U.S. Proposes Critical Minerals Trade Bloc Aimed at Countering China
- Vice President JD Vance on Wednesday, February 4, 2026, unveiled plans to marshal allies into a preferential trade bloc for critical minerals, proposing coordinated price floors as Washington escalates efforts to loosen China's grip on materials crucial to advanced manufacturing.
- China has wielded its chokehold on the processing of many minerals as geo-economic leverage, at times curbing exports, suppressing prices and undercutting other countries' ability to diversify sources of the materials used to make semiconductors, electric vehicles and advanced weapons. President Donald Trump's administration has stepped up efforts to secure U.S. supplies of critical minerals after China rattled senior officials and global markets last year by withholding rare earths required by American automakers and other industrial manufacturers.
- Trump on Monday launched a U.S. strategic stockpile of critical minerals, called Project Vault, backed by US$10Bn in seed funding from the U.S. Export-Import Bank and US$2Bn in private funding. Secretary of State Marco Rubio noted that 55 countries attended the talks in Washington, among them South Korea, India, Thailand, Japan, Germany, Australia, and the Democratic Republic of Congo, all with varying refining or mining capabilities. The minerals are "heavily concentrated in the hands of one country," Rubio said, without referencing China, adding that the situation had become a "tool of leverage in geopolitics."
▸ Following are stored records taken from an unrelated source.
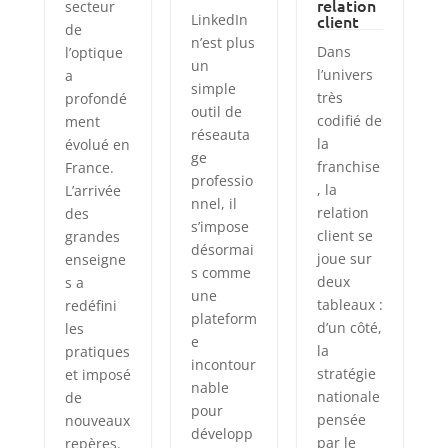
relation
secteur
LinkedIn
client
de
n’est plus
Dans
l’optique
un
l’univers
a
simple
très
profondé
outil de
codifié de
ment
réseauta
la
évolué en
ge
franchise
France.
professio
, la
L’arrivée
nnel, il
relation
des
s’impose
client se
grandes
désormai
joue sur
enseigne
s comme
deux
s a
une
tableaux :
redéfini
plateform
d’un côté,
les
e
la
pratiques
incontour
stratégie
et imposé
nable
nationale
de
pour
pensée
nouveaux
développ
par le
repères.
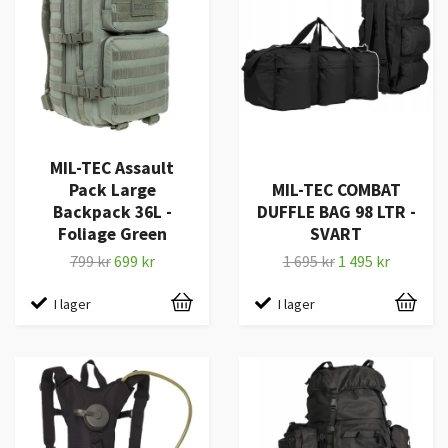
MIL-TEC Assault
Pack Large
MIL-TEC COMBAT
Backpack 36L -
DUFFLE BAG 98 LTR -
Foliage Green
SVART
799 kr
699 kr
1 695 kr
1 495 kr
I lager
I lager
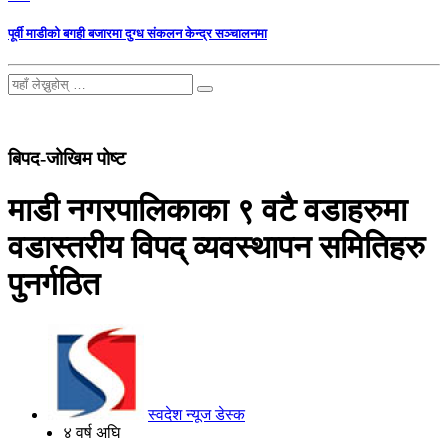
पूर्वी माडीको बगही बजारमा दुग्ध संकलन केन्द्र सञ्चालनमा
बिपद-जोखिम पोष्ट
माडी नगरपालिकाका ९ वटै वडाहरुमा
वडास्तरीय विपद् व्यवस्थापन समितिहरु
पुनर्गठित
स्वदेश न्यूज डेस्क
४ वर्ष अघि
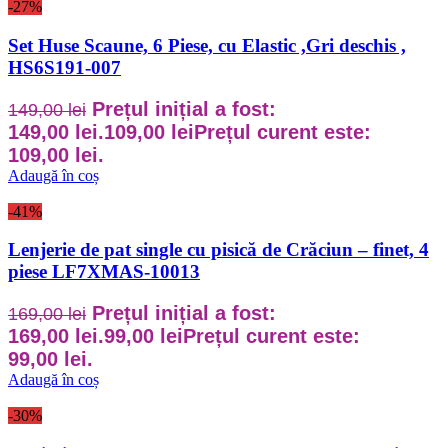
-27%
Set Huse Scaune, 6 Piese, cu Elastic ,Gri deschis ,
HS6S191-007
Prețul inițial a fost:
149,00
lei
149,00 lei.
109,00
lei
Prețul curent este:
109,00 lei.
Adaugă în coș
-41%
Lenjerie de pat single cu pisică de Crăciun – finet, 4
piese LF7XMAS-10013
Prețul inițial a fost:
169,00
lei
169,00 lei.
99,00
lei
Prețul curent este:
99,00 lei.
Adaugă în coș
-30%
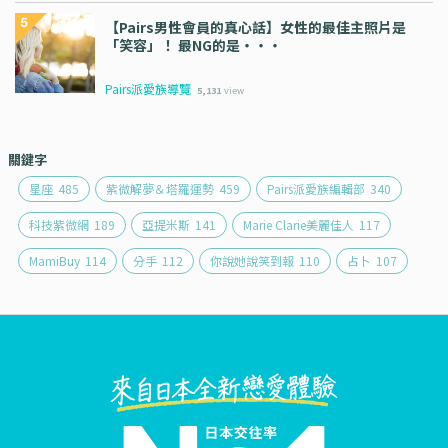
【Pairs男性會員的真心話】女性的最佳主照片是
「笑容」！ 最NG的是・・・
Pairs派愛族導覽
5,131
view
關鍵字
星座
485
紫微解夢＆塔羅運勢
459
Pairs派愛族編輯部
340
科技紫微網
189
亞提米斯
141
Marie Clarie美麗佳人
117
MamiBuy
114
分手
112
你說她說笑到報
110
占卜
107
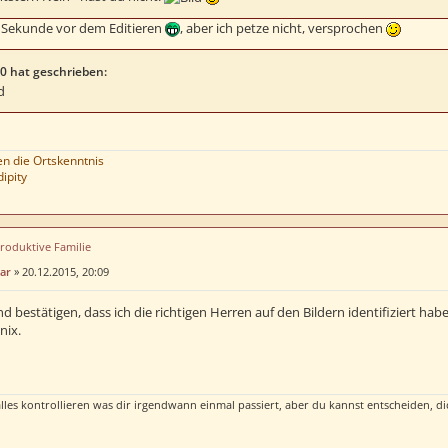
 Sekunde vor dem Editieren
, aber ich petze nicht, versprochen
0 hat geschrieben:
 die Ortskenntnis
ipity
produktive Familie
ar
»
20.12.2015, 20:09
 bestätigen, dass ich die richtigen Herren auf den Bildern identifiziert habe
nix.
lles kontrollieren was dir irgendwann einmal passiert, aber du kannst entscheiden, di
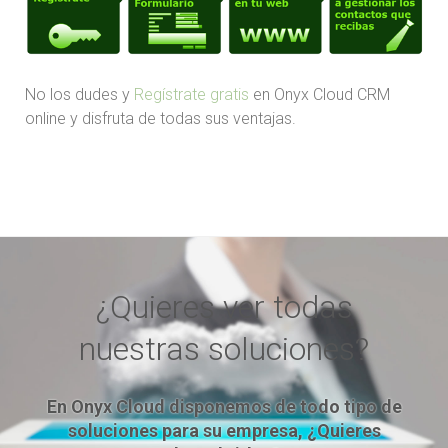
No los dudes y
Regístrate gratis
en Onyx Cloud CRM
online y disfruta de todas sus ventajas.
¿Quieres ver todas
nuestras soluciones?
En Onyx Cloud disponemos de todo tipo de
soluciones para su empresa, ¿Quieres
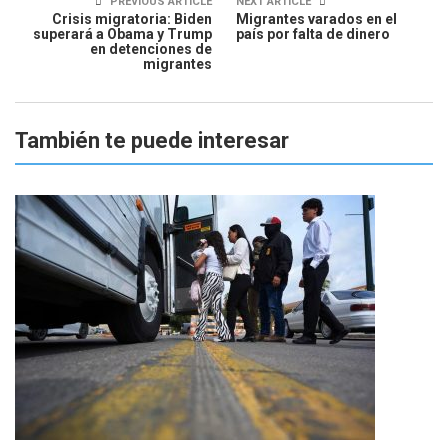
PREVIOUS ARTICLE
NEXT ARTICLE
Crisis migratoria: Biden
Migrantes varados en el
superará a Obama y Trump
país por falta de dinero
en detenciones de
migrantes
También te puede interesar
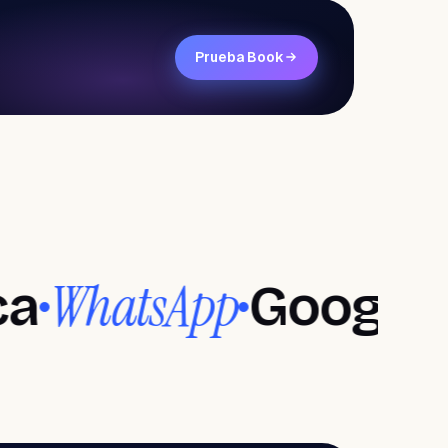
Prueba Book
Software para salones de
uñas
Salones de uñas
etes
Creatividad en cada diseño
atsApp
Google Rev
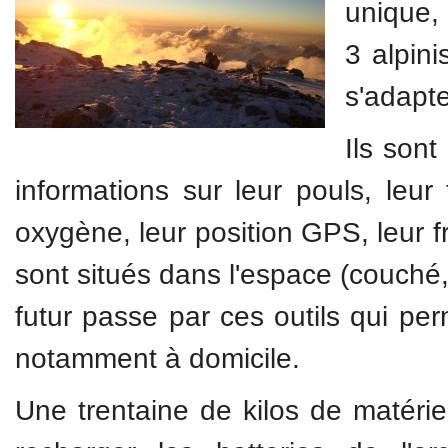
unique,
3 alpin
s'adapte
Ils son
informations sur leur pouls, leur
oxygène, leur position GPS, leur f
sont situés dans l'espace (couché
futur passe par ces outils qui per
notamment à domicile.
Une trentaine de kilos de matéri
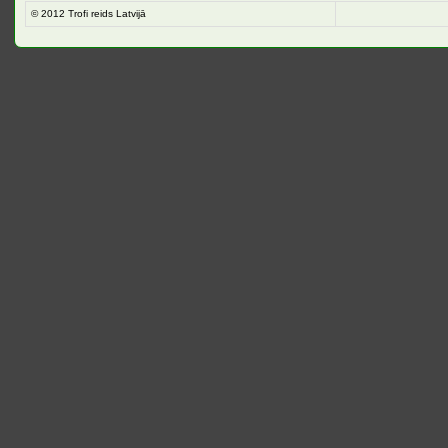
© 2012
Trofi reids Latvijā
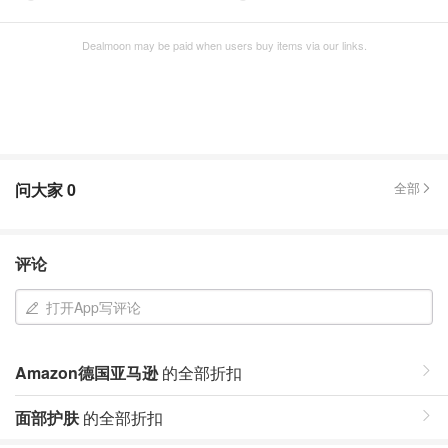
Dealmoon may be paid when users buy items via our links.
问大家
0
全部
评论
打开App写评论
Amazon德国亚马逊
的全部折扣
面部护肤
的全部折扣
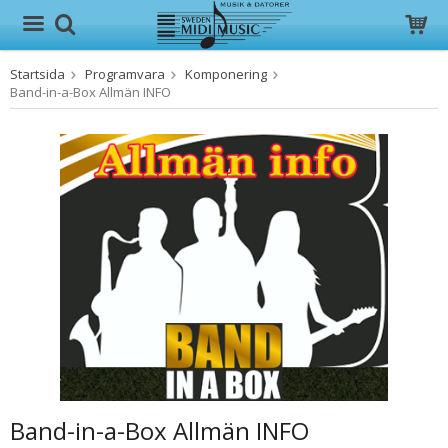
Startsida
Programvara
Komponering
Produkten har blivit tillagd i varukorgen
Band-in-a-Box Allmän INFO
Band-in-a-Box Allmän INFO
- At the meeting, U.S. Trade Representative Jamieson Greer announced a bilateral plan with Mexico and a trilateral agreement with the European Union and Japan to strengthen critical mineral supply chains and set the stage for a broader agreement with other allies. The plans aim to explore specific measures such as price supports, market standards, subsidies, and guaranteed purchases to encourage production. The U.S., EU, and Japan also said they would pursue other avenues, including discussions within the Group of 7 and the Minerals Security Partnership.
- By guaranteeing minimum prices through coordinated trade rules, Washington hopes to unlock private investment in mining and processing projects that have struggled to compete with cheaper Chinese supply. Administration officials recently told the industry the U.S. is moving away from granting price floors to individual domestic projects as it seeks a global solution. The approach could reshape global supply chains for materials essential to electric vehicles, semiconductors and defence systems, while raising costs for manufacturers in the short term and escalating trade tensions with Beijing.